# [PROVIDED MATERIAL]
----

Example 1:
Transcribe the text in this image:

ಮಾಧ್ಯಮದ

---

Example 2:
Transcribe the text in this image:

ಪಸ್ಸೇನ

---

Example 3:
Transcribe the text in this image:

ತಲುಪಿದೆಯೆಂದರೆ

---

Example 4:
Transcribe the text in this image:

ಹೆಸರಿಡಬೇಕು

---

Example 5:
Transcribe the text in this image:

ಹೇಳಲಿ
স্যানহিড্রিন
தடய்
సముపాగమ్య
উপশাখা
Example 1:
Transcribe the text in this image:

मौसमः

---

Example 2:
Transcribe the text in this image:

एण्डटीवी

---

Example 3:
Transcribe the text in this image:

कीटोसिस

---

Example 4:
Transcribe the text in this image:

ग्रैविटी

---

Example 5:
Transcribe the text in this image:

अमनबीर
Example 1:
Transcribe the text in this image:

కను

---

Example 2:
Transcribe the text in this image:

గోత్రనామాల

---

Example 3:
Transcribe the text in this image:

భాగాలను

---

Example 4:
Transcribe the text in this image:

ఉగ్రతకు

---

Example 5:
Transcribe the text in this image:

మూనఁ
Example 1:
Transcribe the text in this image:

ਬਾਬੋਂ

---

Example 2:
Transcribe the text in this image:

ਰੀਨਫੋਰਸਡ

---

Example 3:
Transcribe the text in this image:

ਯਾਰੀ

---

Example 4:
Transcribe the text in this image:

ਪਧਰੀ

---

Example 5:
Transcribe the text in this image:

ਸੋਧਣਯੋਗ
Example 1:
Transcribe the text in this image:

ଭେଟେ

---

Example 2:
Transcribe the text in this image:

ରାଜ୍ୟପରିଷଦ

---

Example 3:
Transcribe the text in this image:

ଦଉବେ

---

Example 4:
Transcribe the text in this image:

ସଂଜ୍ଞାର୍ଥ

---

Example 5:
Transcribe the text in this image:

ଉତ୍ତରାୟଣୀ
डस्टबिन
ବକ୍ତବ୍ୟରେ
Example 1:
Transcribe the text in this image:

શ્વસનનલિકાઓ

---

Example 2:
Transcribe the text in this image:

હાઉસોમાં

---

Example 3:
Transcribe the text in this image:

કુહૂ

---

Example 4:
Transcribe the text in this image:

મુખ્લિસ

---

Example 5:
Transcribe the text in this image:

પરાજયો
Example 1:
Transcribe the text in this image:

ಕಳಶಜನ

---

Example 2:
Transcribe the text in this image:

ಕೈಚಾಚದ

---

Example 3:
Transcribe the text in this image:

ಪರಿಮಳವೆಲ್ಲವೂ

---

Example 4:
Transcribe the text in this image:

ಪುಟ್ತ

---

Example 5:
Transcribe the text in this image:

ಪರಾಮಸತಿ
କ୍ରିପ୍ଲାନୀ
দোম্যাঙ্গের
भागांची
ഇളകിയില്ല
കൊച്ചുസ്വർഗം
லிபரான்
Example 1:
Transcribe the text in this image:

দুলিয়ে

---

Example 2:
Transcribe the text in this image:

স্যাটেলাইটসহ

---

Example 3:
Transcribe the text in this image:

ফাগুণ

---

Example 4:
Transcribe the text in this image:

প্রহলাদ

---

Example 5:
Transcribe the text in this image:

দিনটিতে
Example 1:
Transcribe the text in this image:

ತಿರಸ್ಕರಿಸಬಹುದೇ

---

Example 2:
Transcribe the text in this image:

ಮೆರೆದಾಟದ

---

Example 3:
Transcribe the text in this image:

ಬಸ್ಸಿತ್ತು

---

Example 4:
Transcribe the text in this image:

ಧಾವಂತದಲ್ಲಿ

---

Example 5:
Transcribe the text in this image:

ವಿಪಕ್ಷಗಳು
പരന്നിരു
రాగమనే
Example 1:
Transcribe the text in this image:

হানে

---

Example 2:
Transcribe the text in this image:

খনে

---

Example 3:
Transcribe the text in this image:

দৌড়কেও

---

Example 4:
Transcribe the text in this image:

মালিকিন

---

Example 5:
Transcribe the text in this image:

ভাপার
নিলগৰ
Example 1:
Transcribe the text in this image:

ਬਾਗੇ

----

# [TASK INSTRUCTIONS]
The complete listing is to be repeated word for word.

# [EXERCISE RESPONSE]
Example 1:
Transcribe the text in this image:

ಮಾಧ್ಯಮದ

---

Example 2:
Transcribe the text in this image:

ಪಸ್ಸೇನ

---

Example 3:
Transcribe the text in this image:

ತಲುಪಿದೆಯೆಂದರೆ

---

Example 4:
Transcribe the text in this image:

ಹೆಸರಿಡಬೇಕು

---

Example 5:
Transcribe the text in this image:

ಹೇಳಲಿ
স্যানহিড্রিন
தடய்
సముపాగమ్య
উপশাখা
Example 1:
Transcribe the text in this image:

मौसमः

---

Example 2:
Transcribe the text in this image:

एण्डटीवी

---

Example 3:
Transcribe the text in this image:

कीटोसिस

---

Example 4:
Transcribe the text in this image:

ग्रैविटी

---

Example 5:
Transcribe the text in this image:

अमनबीर
Example 1:
Transcribe the text in this image:

కను

---

Example 2:
Transcribe the text in this image:

గోత్రనామాల

---

Example 3:
Transcribe the text in this image:

భాగాలను

---

Example 4:
Transcribe the text in this image:

ఉగ్రతకు

---

Example 5:
Transcribe the text in this image:

మూనఁ
Example 1:
Transcribe the text in this image:

ਬਾਬੋਂ

---

Example 2:
Transcribe the text in this image:

ਰੀਨਫੋਰਸਡ

---

Example 3:
Transcribe the text in this image:

ਯਾਰੀ

---

Example 4:
Transcribe the text in this image:

ਪਧਰੀ

---

Example 5:
Transcribe the text in this image:

ਸੋਧਣਯੋਗ
Example 1:
Transcribe the text in this image:

ଭେଟେ

---

Example 2:
Transcribe the text in this image:

ରାଜ୍ୟପରିଷଦ

---

Example 3:
Transcribe the text in this image:

ଦଉବେ

---

Example 4:
Transcribe the text in this image:

ସଂଜ୍ଞାର୍ଥ

---

Example 5:
Transcribe the text in this image:

ଉତ୍ତରାୟଣୀ
डस्टबिन
ବକ୍ତବ୍ୟରେ
Example 1:
Transcribe the text in this image:

શ્વસનનલિકાઓ

---

Example 2:
Transcribe the text in this image:

હાઉસોમાં

---

Example 3:
Transcribe the text in this image:

કુહૂ

---

Example 4:
Transcribe the text in this image:

મુખ્લિસ

---

Example 5:
Transcribe the text in this image:

પરાજયો
Example 1:
Transcribe the text in this image:

ಕಳಶಜನ

---

Example 2:
Transcribe the text in this image:

ಕೈಚಾಚದ

---

Example 3:
Transcribe the text in this image:

ಪರಿಮಳವೆಲ್ಲವೂ

---

Example 4:
Transcribe the text in this image:

ಪುಟ್ತ

---

Example 5:
Transcribe the text in this image:

ಪರಾಮಸತಿ
କ୍ରିପ୍ଲାନୀ
দোম্যাঙ্গের
भागांची
ഇളകിയില്ല
കൊച്ചുസ്വർഗം
லிபரான்
Example 1:
Transcribe the text in this image:

দুলিয়ে

---

Example 2:
Transcribe the text in this image:

স্যাটেলাইটসহ

---

Example 3:
Transcribe the text in this image:

ফাগুণ

---

Example 4:
Transcribe the text in this image:

প্রহলাদ

---

Example 5:
Transcribe the text in this image:

দিনটিতে
Example 1:
Transcribe the text in this image:

ತಿರಸ್ಕರಿಸಬಹುದೇ

---

Example 2:
Transcribe the text in this image:

ಮೆರೆದಾಟದ

---

Example 3:
Transcribe the text in this image:

ಬಸ್ಸಿತ್ತು

---

Example 4:
Transcribe the text in this image:

ಧಾವಂತದಲ್ಲಿ

---

Example 5:
Transcribe the text in this image:

ವಿಪಕ್ಷಗಳು
പരന്നിരു
రాగమనే
Example 1:
Transcribe the text in this image:

হানে

---

Example 2:
Transcribe the text in this image:

খনে

---

Example 3:
Transcribe the text in this image:

দৌড়কেও

---

Example 4:
Transcribe the text in this image:

মালিকিন

---

Example 5:
Transcribe the text in this image:

ভাপার
নিলগৰ
Example 1:
Transcribe the text in this image:

ਬਾਗੇ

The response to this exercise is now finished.